[Page segmentation data]
•••

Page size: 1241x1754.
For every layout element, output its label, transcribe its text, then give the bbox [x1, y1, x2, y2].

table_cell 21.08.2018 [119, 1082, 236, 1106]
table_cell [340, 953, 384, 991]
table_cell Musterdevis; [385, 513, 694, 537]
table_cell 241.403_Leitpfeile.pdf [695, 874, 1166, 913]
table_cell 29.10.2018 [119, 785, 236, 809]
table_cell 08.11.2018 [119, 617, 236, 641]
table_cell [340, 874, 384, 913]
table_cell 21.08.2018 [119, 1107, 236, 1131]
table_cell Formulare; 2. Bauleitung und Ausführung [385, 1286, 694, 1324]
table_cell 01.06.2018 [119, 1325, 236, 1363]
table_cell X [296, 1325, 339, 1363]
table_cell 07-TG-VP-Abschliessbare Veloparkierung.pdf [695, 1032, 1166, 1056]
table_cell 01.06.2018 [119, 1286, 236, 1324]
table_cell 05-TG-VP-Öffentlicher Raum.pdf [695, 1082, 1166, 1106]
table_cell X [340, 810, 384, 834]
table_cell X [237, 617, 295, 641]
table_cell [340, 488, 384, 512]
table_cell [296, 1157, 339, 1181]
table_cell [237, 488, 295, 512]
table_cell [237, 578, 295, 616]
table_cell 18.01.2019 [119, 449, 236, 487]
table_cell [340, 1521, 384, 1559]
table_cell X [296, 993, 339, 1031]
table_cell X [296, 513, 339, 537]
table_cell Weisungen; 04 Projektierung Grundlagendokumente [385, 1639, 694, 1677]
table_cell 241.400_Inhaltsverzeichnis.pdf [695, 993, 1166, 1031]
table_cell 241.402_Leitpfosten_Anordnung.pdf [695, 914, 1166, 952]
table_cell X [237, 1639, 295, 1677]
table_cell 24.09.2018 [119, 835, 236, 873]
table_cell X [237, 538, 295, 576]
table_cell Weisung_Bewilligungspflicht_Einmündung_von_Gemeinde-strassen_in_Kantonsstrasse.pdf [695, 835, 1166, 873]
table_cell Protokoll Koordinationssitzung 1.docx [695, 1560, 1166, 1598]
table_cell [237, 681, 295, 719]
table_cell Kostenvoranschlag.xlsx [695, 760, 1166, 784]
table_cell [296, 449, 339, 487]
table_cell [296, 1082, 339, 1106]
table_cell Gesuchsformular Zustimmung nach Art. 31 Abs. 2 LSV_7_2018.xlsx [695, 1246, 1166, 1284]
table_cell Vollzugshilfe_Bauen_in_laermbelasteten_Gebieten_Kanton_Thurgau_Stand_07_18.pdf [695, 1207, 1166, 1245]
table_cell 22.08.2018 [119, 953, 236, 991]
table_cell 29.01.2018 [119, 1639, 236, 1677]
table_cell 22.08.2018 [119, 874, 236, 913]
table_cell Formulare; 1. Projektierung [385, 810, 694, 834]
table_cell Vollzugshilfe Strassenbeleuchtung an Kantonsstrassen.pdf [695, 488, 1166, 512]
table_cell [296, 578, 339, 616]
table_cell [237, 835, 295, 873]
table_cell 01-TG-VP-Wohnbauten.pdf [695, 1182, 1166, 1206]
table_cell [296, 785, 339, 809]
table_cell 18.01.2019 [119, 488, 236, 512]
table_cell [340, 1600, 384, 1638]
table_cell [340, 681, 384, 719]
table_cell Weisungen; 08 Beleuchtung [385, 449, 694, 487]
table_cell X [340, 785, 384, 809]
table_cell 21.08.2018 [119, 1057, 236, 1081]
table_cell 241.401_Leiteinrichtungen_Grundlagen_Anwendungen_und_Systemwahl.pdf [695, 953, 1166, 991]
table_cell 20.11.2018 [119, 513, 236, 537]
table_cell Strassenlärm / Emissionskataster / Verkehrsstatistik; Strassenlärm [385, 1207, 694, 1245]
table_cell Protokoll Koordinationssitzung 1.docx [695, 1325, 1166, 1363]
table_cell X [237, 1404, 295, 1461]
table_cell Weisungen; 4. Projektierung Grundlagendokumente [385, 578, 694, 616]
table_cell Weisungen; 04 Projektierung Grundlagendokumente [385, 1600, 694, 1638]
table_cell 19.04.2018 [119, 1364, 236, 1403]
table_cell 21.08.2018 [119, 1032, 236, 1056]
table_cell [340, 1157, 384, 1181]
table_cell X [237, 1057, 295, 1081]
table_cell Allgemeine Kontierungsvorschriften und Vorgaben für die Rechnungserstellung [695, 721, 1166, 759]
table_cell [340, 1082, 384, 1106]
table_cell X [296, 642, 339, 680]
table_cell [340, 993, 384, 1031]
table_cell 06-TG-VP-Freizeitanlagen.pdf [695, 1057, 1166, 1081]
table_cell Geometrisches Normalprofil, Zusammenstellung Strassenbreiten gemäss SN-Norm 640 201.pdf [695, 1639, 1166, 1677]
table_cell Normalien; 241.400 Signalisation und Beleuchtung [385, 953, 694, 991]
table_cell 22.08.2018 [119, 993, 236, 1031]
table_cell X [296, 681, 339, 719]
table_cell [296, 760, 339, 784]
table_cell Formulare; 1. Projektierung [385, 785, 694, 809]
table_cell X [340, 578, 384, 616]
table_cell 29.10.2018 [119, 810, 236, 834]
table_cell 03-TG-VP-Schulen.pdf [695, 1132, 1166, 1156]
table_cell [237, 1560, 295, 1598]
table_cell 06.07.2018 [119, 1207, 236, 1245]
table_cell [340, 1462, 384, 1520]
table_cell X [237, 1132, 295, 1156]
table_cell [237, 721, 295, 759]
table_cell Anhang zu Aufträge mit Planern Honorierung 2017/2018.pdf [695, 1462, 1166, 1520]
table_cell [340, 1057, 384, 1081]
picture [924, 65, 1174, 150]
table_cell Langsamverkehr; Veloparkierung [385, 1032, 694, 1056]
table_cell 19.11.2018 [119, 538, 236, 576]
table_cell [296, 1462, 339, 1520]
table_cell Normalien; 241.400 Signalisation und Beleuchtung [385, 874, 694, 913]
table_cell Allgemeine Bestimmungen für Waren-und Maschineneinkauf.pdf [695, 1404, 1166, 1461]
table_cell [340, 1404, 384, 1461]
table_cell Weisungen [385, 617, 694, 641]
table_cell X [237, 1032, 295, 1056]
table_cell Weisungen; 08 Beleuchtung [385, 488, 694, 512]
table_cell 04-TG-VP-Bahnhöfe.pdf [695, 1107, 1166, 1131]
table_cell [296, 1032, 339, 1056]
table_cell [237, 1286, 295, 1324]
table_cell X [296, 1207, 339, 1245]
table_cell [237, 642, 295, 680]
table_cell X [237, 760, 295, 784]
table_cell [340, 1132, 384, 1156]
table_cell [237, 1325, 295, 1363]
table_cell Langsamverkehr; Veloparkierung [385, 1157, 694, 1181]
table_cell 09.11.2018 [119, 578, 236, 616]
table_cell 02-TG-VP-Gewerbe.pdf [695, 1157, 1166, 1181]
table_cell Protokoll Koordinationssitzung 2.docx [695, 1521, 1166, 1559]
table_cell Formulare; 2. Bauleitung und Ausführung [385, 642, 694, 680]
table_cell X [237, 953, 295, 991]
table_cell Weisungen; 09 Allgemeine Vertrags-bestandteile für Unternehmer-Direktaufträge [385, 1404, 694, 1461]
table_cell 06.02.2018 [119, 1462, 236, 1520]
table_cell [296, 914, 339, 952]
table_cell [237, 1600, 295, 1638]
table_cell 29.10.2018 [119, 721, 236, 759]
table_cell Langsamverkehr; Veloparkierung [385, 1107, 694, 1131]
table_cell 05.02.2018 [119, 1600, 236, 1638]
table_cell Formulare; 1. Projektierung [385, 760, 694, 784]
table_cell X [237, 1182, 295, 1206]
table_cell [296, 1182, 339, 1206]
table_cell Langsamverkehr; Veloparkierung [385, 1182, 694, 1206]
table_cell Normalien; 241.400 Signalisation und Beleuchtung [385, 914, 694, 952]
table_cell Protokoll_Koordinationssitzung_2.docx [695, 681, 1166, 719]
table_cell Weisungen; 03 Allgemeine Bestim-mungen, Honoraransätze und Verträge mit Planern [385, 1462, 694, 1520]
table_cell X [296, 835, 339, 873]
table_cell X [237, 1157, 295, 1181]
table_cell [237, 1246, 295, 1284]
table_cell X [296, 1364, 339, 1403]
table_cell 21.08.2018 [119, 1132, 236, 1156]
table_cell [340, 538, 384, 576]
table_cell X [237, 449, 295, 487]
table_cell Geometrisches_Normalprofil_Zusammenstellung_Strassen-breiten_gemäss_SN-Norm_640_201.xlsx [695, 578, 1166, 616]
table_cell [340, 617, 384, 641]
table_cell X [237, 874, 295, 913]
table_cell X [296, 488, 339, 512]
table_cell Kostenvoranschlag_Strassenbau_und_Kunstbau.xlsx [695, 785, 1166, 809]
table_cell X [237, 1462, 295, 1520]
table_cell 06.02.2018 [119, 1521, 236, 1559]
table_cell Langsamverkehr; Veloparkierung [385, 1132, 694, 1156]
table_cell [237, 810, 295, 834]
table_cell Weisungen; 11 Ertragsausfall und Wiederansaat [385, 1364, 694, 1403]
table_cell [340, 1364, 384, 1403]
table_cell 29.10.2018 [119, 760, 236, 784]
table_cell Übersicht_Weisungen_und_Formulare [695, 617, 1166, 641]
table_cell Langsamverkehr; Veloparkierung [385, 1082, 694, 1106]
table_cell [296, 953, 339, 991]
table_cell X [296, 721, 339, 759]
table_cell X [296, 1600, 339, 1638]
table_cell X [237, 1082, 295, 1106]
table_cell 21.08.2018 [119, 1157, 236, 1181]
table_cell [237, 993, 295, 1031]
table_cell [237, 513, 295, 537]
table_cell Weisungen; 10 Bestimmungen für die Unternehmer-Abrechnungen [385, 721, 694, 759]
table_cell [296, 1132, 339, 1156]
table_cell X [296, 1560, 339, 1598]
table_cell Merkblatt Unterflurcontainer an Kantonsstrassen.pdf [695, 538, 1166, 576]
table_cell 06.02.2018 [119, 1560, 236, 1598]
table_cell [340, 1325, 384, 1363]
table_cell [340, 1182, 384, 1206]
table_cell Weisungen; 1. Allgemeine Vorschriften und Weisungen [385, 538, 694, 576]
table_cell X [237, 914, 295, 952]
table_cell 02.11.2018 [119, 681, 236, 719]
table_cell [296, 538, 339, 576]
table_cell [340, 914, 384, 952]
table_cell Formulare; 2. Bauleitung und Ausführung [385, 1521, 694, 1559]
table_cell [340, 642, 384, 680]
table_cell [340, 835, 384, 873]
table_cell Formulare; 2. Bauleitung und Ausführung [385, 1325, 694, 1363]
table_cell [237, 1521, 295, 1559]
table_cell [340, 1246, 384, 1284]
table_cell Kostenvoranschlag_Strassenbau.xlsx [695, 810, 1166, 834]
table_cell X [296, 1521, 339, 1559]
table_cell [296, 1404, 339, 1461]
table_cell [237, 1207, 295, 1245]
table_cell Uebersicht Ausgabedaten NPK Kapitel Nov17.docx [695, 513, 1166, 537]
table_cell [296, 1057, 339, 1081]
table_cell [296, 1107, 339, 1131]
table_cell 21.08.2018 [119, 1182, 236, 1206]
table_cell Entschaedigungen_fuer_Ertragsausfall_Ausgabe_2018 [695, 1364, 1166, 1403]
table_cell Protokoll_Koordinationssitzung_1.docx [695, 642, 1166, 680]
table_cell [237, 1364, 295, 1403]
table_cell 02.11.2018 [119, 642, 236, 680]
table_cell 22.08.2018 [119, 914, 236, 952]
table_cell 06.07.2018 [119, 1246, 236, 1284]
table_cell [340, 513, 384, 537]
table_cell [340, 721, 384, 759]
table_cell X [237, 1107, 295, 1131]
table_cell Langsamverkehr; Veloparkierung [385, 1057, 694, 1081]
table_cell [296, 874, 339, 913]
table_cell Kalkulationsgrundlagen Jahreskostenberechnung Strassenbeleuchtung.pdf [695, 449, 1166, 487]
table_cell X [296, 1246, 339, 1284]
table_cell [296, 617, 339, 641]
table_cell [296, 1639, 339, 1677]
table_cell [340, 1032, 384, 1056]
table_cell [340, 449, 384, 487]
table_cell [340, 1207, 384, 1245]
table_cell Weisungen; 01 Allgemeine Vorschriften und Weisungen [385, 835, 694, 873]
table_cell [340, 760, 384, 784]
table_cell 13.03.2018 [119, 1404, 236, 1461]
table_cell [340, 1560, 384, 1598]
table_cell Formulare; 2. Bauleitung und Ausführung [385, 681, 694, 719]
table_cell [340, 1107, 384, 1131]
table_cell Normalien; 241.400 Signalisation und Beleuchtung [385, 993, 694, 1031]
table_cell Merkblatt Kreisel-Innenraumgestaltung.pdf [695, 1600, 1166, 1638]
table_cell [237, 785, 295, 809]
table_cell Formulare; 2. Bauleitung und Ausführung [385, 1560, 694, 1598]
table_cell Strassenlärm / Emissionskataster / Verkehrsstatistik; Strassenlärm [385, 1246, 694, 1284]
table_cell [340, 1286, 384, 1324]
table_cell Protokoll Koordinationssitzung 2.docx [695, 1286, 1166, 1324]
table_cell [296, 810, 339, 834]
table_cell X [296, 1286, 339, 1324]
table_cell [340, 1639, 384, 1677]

•••

- **Task requirements**
Filter the records above down to the lines containing "Emissionskataster".

- **Exercise solution**
table_cell Strassenlärm / Emissionskataster / Verkehrsstatistik; Strassenlärm [385, 1207, 694, 1245]
table_cell Strassenlärm / Emissionskataster / Verkehrsstatistik; Strassenlärm [385, 1246, 694, 1284]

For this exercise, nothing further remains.